Dataset entries:
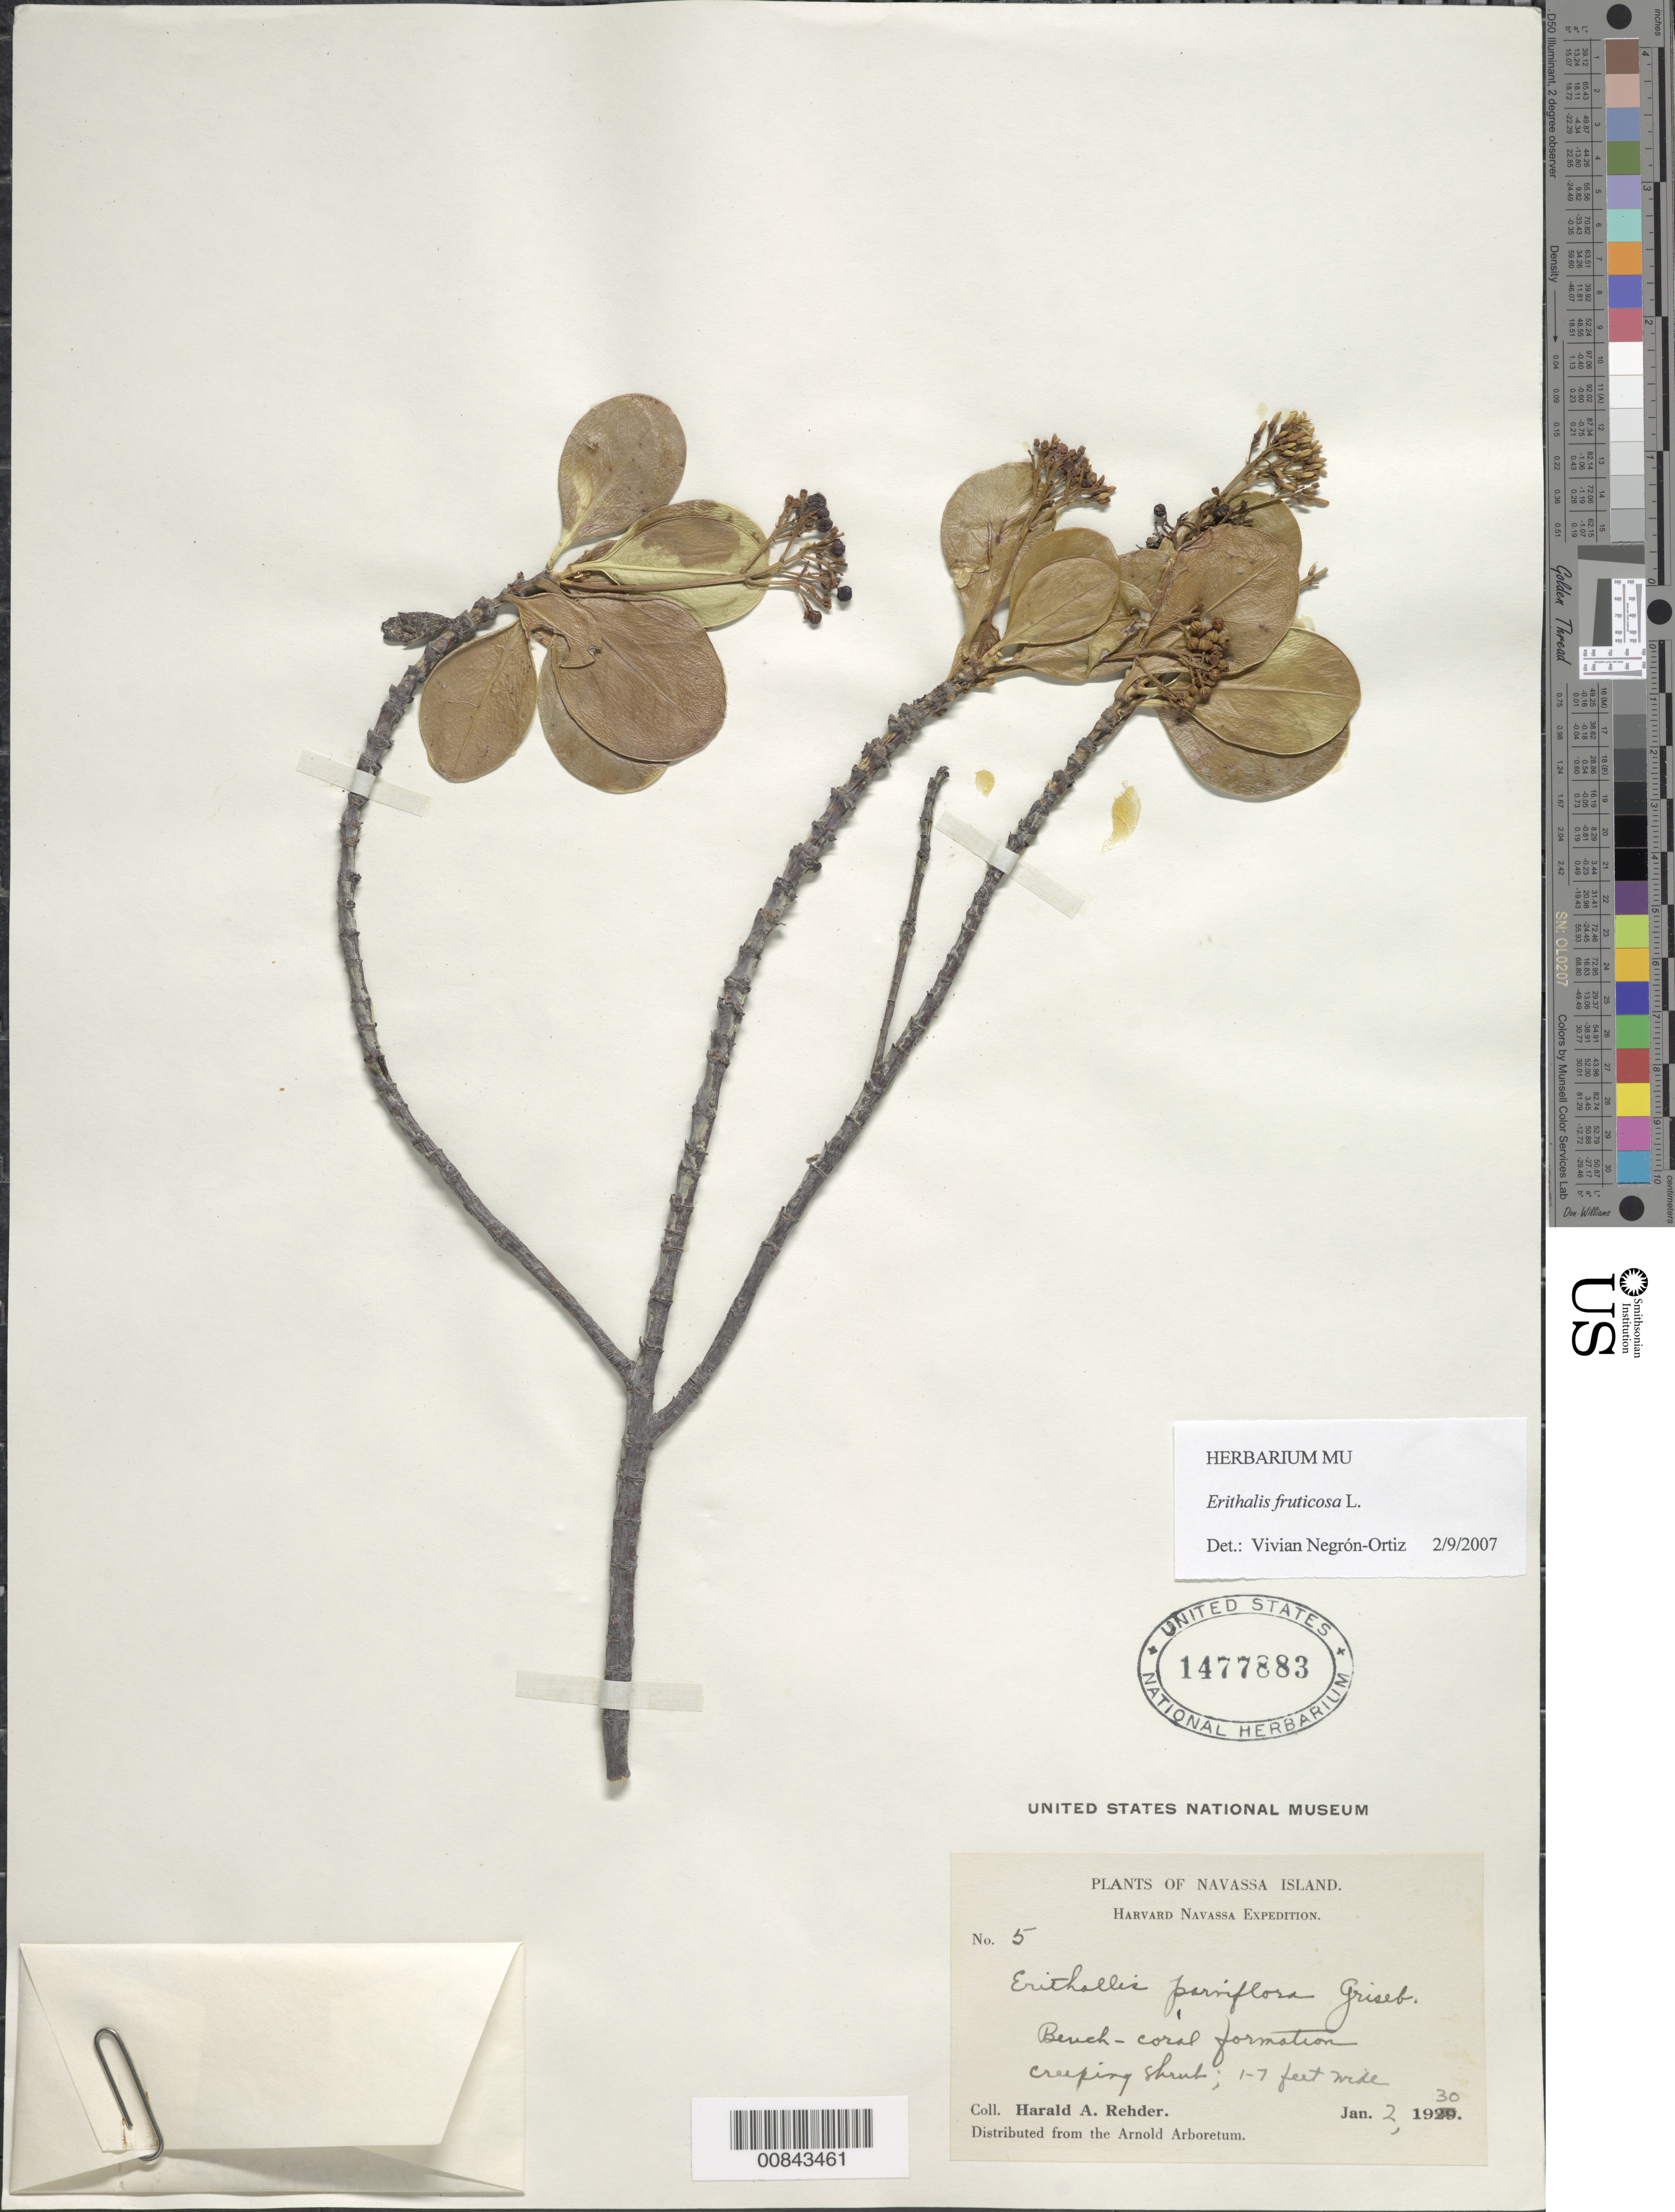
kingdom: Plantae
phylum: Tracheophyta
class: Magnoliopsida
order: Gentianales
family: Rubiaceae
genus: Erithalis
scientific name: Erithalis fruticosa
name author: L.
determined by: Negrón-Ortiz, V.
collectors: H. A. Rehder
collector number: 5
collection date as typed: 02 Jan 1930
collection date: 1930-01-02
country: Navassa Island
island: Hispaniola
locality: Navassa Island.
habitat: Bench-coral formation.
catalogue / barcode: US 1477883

Given task:
Write out these lines exactly as they appear, leaving out the pictures.

Solution:
kingdom: Plantae
phylum: Tracheophyta
class: Magnoliopsida
order: Gentianales
family: Rubiaceae
genus: Erithalis
scientific name: Erithalis fruticosa
name author: L.
determined by: Negrón-Ortiz, V.
collectors: H. A. Rehder
collector number: 5
collection date as typed: 02 Jan 1930
collection date: 1930-01-02
country: Navassa Island
island: Hispaniola
locality: Navassa Island.
habitat: Bench-coral formation.
catalogue / barcode: US 1477883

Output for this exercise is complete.